Дуайт достал из кармана коросиловый мешочек.
— Косяк, — благоговейно произнесла Элси.
— А он вставит?
— Именно это курит Роберт Митчем, — сказал Дуайт.
— Так чего же мы ждем?
Хэнк скинул на пол пару подушек, и друзья шлепнулись на них. Скоро вся комната клубилась голубоватым дымом, запах стоял, как на мексиканской свадьбе.
— Чувствую себя такой туманной, — сказала Элси. — Будто я — песня Синатры[22].
Все кивнули, соглашаясь с ней, и сонно улыбнулись.
— Эта штука покруче «кэмела», — заметил Дуайт.
Все трое покатились со смеху.
— Я на работе слышал одну вещь, — продолжил Дуайт. — Какая сейчас самая популярная песня в Париже?
— Сдаюсь, — сказала Элси. — Какая?
— Сияйте, жучки-светлячки.
— Фу, гадость!
— Как твоя работа, Дуайт? — спросил Хэнк, отсмеявшись и сделав пару задумчивых затяжек.
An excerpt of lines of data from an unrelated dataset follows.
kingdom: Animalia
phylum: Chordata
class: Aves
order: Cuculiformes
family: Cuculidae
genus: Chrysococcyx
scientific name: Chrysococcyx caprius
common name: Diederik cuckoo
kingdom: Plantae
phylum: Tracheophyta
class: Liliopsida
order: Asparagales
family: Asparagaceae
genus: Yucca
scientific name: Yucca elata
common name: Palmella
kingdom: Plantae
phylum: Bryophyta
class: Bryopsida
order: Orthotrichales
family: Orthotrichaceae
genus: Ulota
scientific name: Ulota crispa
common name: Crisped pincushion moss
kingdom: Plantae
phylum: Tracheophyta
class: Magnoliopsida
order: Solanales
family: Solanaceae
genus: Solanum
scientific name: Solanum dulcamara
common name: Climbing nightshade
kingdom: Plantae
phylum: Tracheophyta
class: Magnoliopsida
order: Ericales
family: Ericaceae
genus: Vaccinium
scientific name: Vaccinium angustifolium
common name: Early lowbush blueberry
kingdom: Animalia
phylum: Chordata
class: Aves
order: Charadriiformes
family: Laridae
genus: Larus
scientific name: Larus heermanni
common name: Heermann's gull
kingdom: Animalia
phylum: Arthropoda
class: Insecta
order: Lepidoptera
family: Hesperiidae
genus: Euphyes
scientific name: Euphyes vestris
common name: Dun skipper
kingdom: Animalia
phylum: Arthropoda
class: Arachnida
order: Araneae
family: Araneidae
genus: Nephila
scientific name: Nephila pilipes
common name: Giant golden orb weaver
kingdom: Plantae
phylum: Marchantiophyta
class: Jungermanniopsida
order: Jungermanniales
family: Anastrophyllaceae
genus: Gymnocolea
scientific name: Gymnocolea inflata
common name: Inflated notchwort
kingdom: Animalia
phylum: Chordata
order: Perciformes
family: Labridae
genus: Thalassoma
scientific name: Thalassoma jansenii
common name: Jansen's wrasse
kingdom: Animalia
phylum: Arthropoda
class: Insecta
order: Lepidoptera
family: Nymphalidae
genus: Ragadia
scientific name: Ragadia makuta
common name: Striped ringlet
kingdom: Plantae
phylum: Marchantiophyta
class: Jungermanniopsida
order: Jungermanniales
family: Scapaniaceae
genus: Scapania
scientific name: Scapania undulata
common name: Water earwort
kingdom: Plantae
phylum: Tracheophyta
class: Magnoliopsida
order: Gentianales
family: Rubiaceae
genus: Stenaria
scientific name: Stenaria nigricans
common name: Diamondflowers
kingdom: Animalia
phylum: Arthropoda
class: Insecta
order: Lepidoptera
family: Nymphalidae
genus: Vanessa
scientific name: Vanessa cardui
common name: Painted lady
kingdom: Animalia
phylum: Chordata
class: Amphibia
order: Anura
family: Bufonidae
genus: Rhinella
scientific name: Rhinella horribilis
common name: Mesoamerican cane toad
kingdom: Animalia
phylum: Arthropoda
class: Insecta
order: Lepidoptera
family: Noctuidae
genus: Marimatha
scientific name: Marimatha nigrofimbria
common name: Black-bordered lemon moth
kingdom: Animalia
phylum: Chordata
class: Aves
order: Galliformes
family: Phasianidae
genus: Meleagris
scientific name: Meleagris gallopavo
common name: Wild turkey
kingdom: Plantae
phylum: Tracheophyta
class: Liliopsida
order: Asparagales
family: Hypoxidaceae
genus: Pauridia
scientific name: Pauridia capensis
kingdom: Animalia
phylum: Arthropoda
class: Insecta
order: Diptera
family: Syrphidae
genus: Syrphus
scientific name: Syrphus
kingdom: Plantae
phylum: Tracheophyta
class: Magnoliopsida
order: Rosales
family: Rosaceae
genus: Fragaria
— Недурственно. Мы рушим трущобы и строим новые уютные дома для всех этих бедных ребят. Знаешь, кто присутствовал на открытии последних блоков? Генерал Эйзенхауэр и секретарь Дюбуа[23]. Как же сердцу мило видеть известного белого человека рука об руку с выдающимся черным. Ни при каком ином президенте такого бы не произошло.
Некоторое время они молчали, затем Дуайт спросил:
— Генри, почему бы тебе не поступить на гражданскую службу? Всего два года, а смена обстановки пошла бы тебе на пользу. Знаю, у тебя последнее время что-то не клеится. Черт возьми, да я с прошлого года не видел в журналах ни одной твоей работы. А та — как же она называлась? — «Рейдеры с колец Сатурна». Шедевром ее не назовешь.
— Катись ты к черту, Дуайт. Тебе ничего из моего не нравилось, кроме первого рассказа, после которого ты меня разыскал.
Тут вмешалась Элси:
— Знаешь, Хэнк, а идея не так уж плоха. Тебе надо отвлечься от творчества.
— Точно, послушай девушку, Генри. К тому же, разве тебе не хочется получить избирательное право? Ведь в этом году выборы.
— Нет. Не такой ценой. Ты же знаешь, это единственное, в чем я не согласен с нашим почитаемым президентом. Как можно давать право голоса только тем, кто был на войне или проходил государственную службу? Это противоречит всей истории нашей страны. Нет, забудь. Я и госслужба никогда не споемся.